Authors: Craig Bishop, Ryan Bartling, Sean Wang

Abstract: As the industry has evolved to deliver heterogenous integration, chiplets, and high-density interconnect, so has Deca’s Adaptive Patterning™ (AP) technology. Wafer and panel fan-out, fan-out on substrate, and other embedded die interconnect technologies all have inherent natural variations in the manufacturing process, with die-shift typically having the highest impact. Rather than fight variation by using high accuracy, lower throughput equipment, AP takes a different approach and accommodates variation through real-time design-during-manufacturing. First a high-speed optical scanner measures the actual position of each die, next the AP software system generates a unique per-unit lithography pattern adapted to its individual measurement, and finally the specific per-unit patterns are implemented with a single-pass, mask-less lithography system. Techniques such as Adaptive Alignment for single-die, and Adaptive Routing for multi- die integration are used to enable the highest density design rules.

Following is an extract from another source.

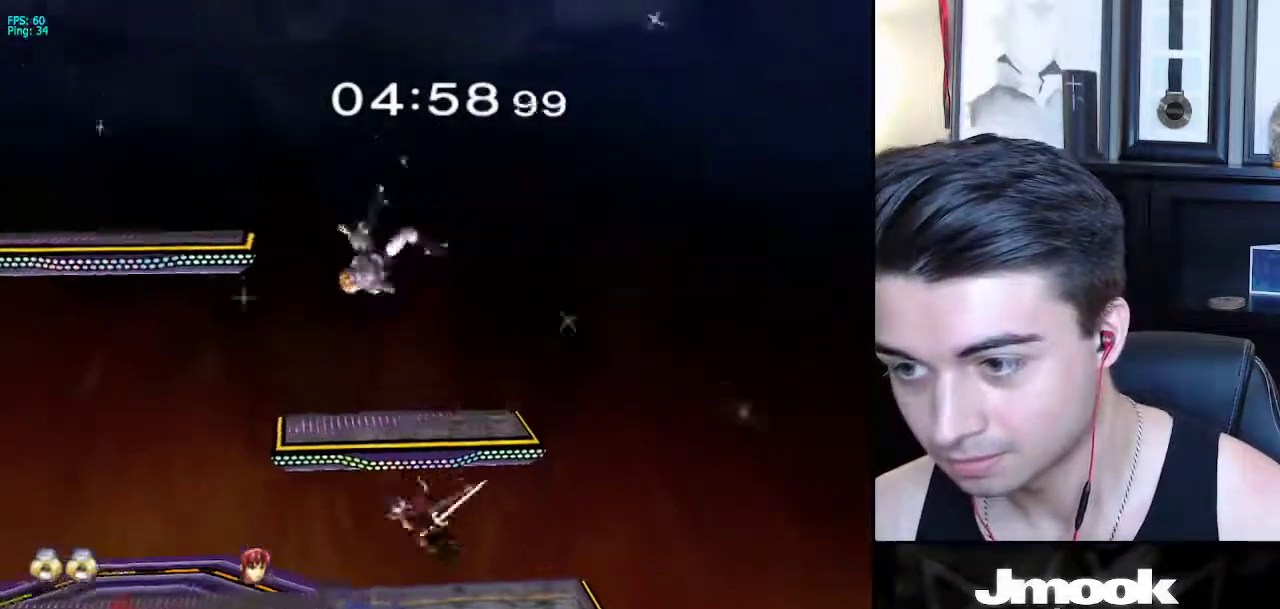
{"buttons": ["X"], "left_stick": "left", "right_stick": "center", "events": [[283, "left_stick", "left"], [433, "X", "down"]]}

This publication will present two newly developed AP techniques that allow further scaling to high density interconnect. The first, Progressive Adaptive Alignment, extends previous techniques to allow distribution of the die-shift across all layers in the stack-up. Example design studies will be shown to illustrate the advantages for fan-out on substrate and package-on-package (PoP). The second technique, Adaptive Metal Fill, dynamically redesigns power planes, signal planes, and fill metal to account for measured die-shift. Adaptive power planes and signal planes provide robust signal integrity for multi-die integration, while dynamic metal fill optimizes the topography in multi-RDL products, delivering real-time design-for- manufacturing (DFM). An example design study with multiple chiplet-to-chiplet interfaces will explore possible applications and benefits for designs with 2 μm, and finer, lines.

These Adaptive Patterning techniques offer a compelling solution for chiplet integration. Removing traditional fixed photomasks from the equation breaks through conventional barriers to fine-pitch, high density, and high-yield for embedded die structures.